---------- Passage given

If you're interested in reading and talking about these types of books with
people who have a similar bookish intuitions, shameless plug:
[https://strangers-club.com](https://strangers-club.com)

------
signa11
there is only one kierkegaard book there, i was hoping for more :) (given a
bunch of epigraphs (from kierkegaard) in various books that he has authored)

------
WilTimSon
He has some excellent books in there with classics and cult favorites but I
have to specifically give the highest recommendation to John Steinbeck's
dilogy of Cannery Row/Sweet Thursday.

It's a very humanistic book that covers stories of poor characters in a
humorous way without mocking them or acting as if they're beneath others
somehow. The atmosphere of the books is inviting and warm and they're both
good stories to read in the cold of the upcoming winter. They're often
overlooked in favor of Steinbeck's popular titles like Grapes of Wrath and
East of Eden but I'd say these two are essentials as well.

--------------------

Task list -
a – Copy the book discussion from "If you're interested" to "[https://strangers-club.com](https://strangers-club.com)".
b – Carry on the forum thread about books after its last sentence.
The material after this point is separate from the book discussion.

---------- Information shown

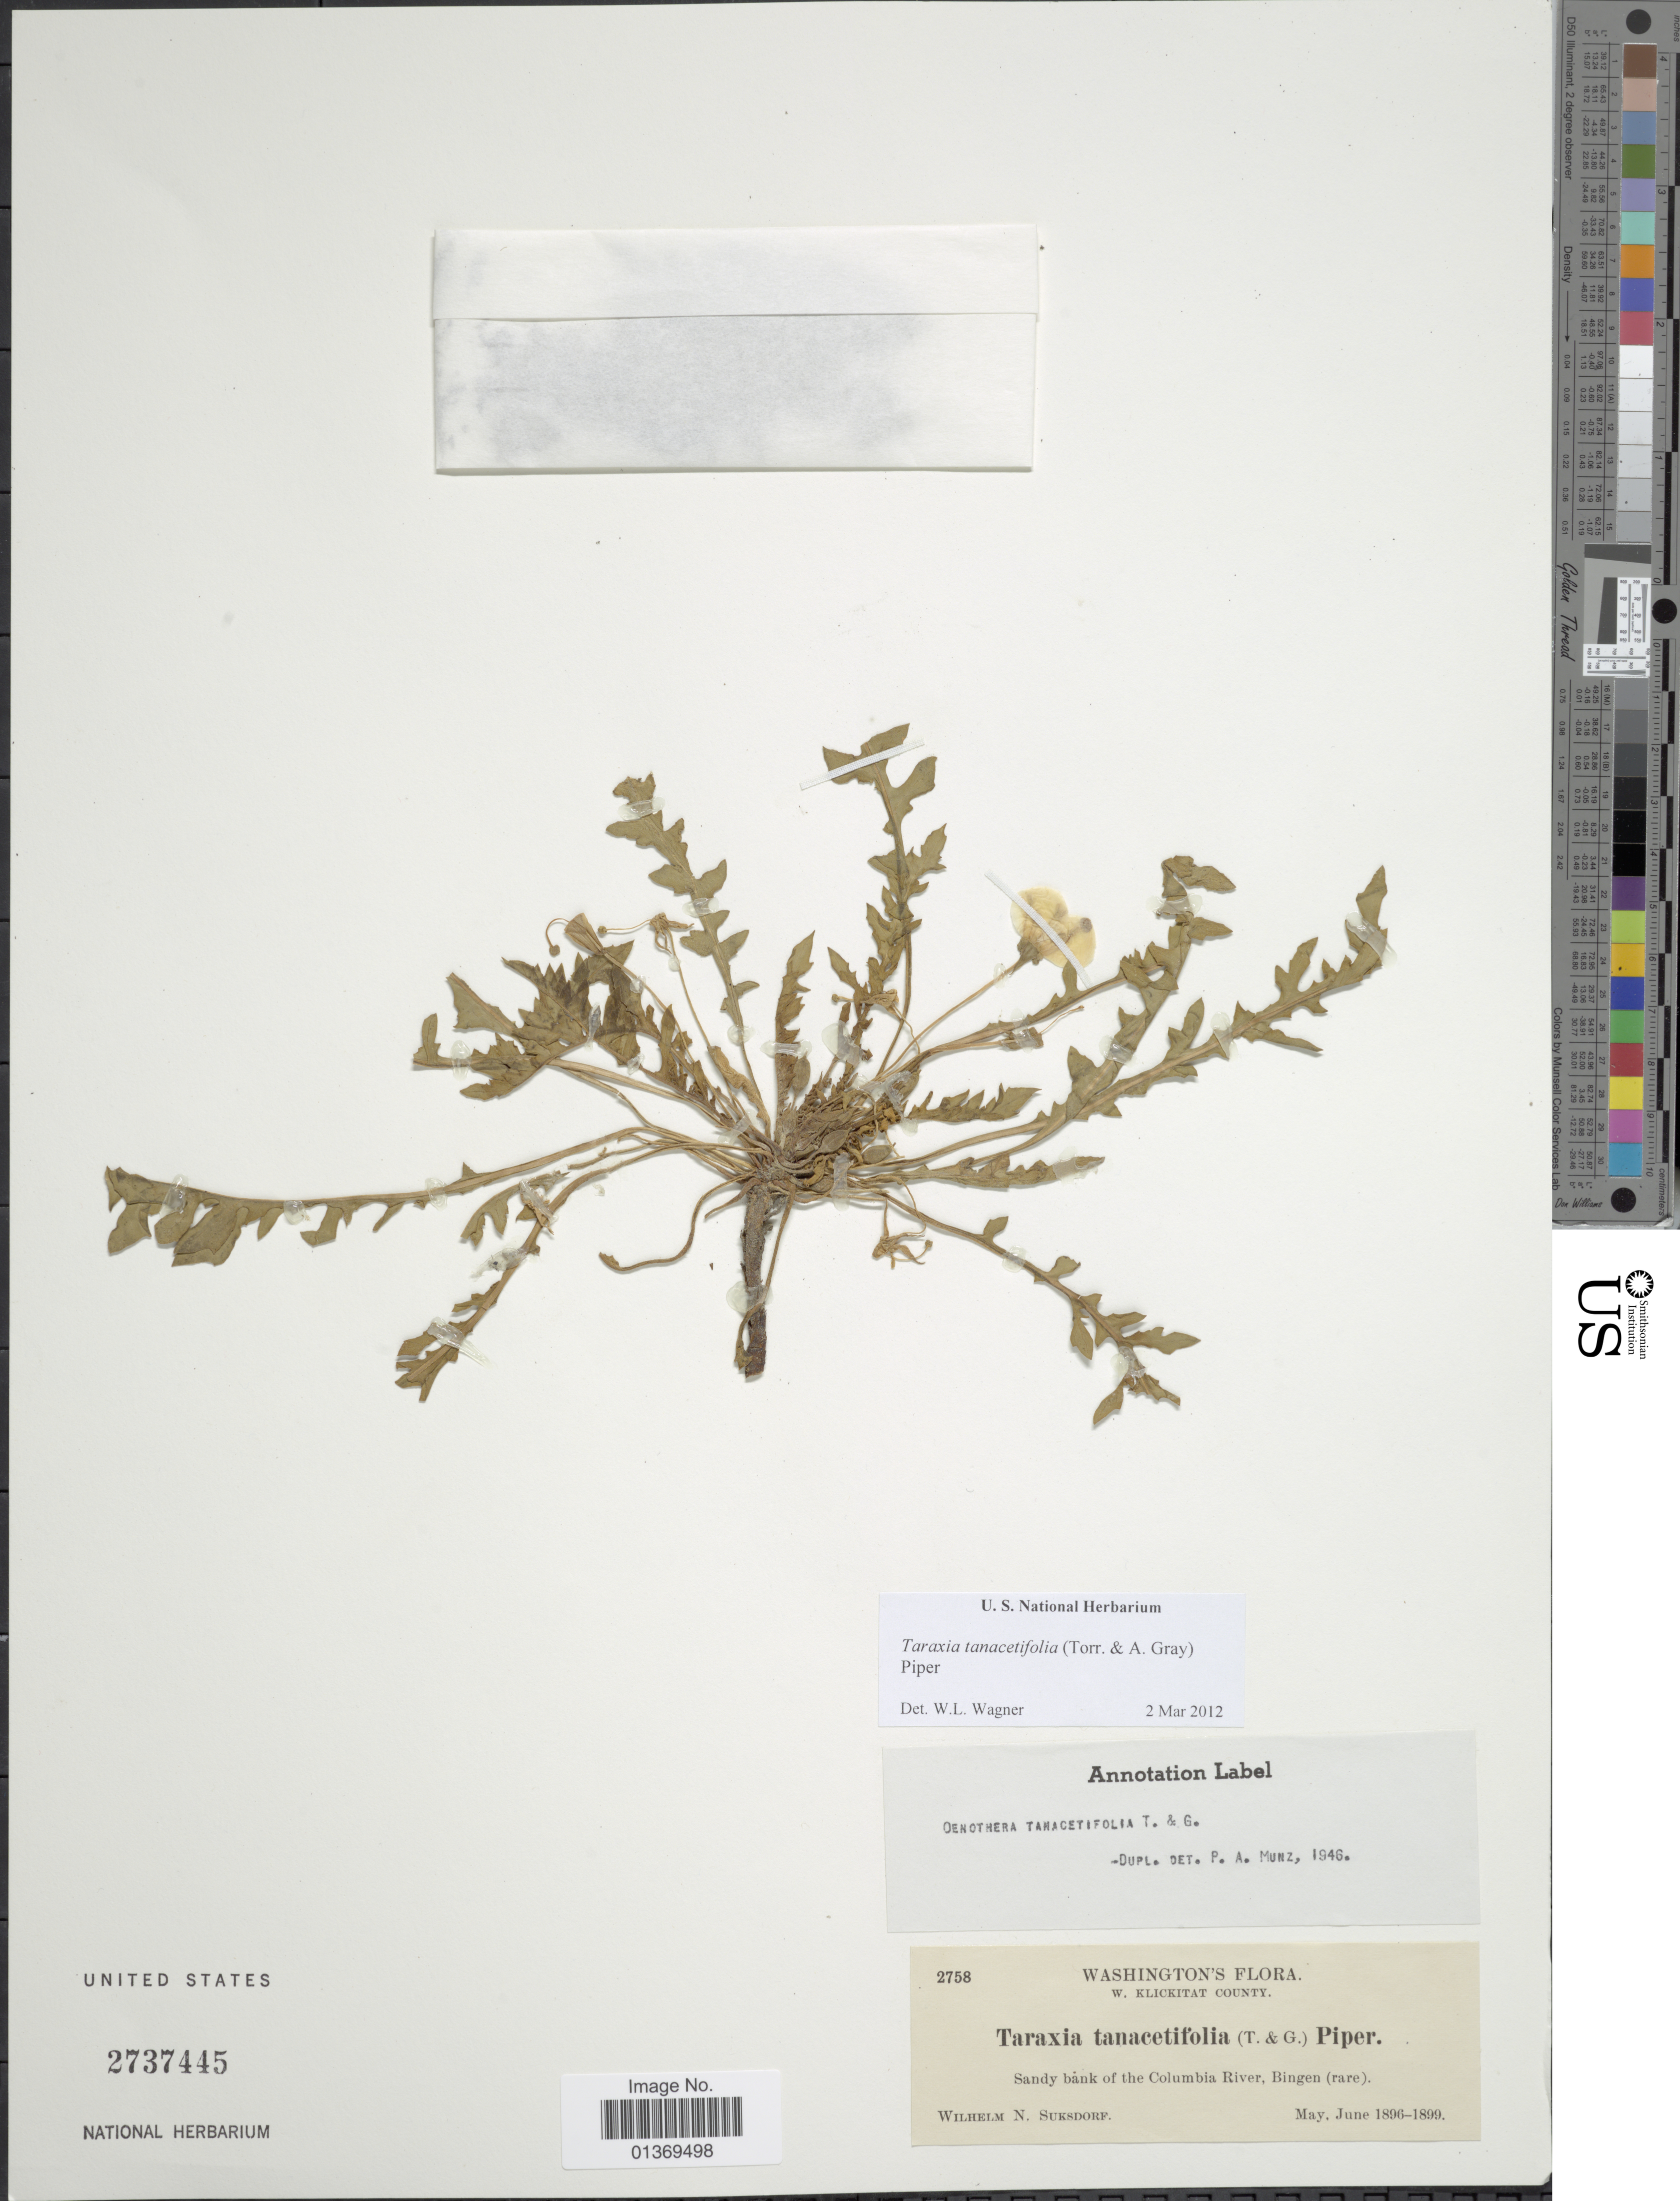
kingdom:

--------------------

Responses per task -
a –
If you're interested in reading and talking about these types of books with
people who have a similar bookish intuitions, shameless plug:
[https://strangers-club.com](https://strangers-club.com)

b –
------
richardjdare
I read "Seven Gothic Tales" by Isak Dinesen (Karen Blixen's pen name) after
seeing it quoted in Stroustrup's "The C++ Programming Language". Lovely
dreamlike prose. Stroustrup's book is one of my all-time favourite technical
works, I hope we get a new edition for the latest versions of the language.

------
Merrill
No Nordic Noir? e.g. Henning Mankell.

Lots of history, but only Barbara Tuchman on WW 1. I recommend G. J. Meyer "A
World Undone: The Story of the Great War, 1914-1918" and "The World Remade:
America in World War I".

------
scabarott
These are just his favorites not everything he's read, and kudos to him for
putting this out there. But I'm a little disappointed as the list is kind of
heavily Euro-centric. Probably even just a couple decades ago this would be
the norm but I think in 2019 a person of his calibre and intelligence could
benefit a lot by broadening his reading tastes, and there are increasingly
many excellent (non-european) authors to choose from to broaden one's
perspectives. Not a criticism, just my observation.

------
RachelF
I love the good ol' fashioned web page look.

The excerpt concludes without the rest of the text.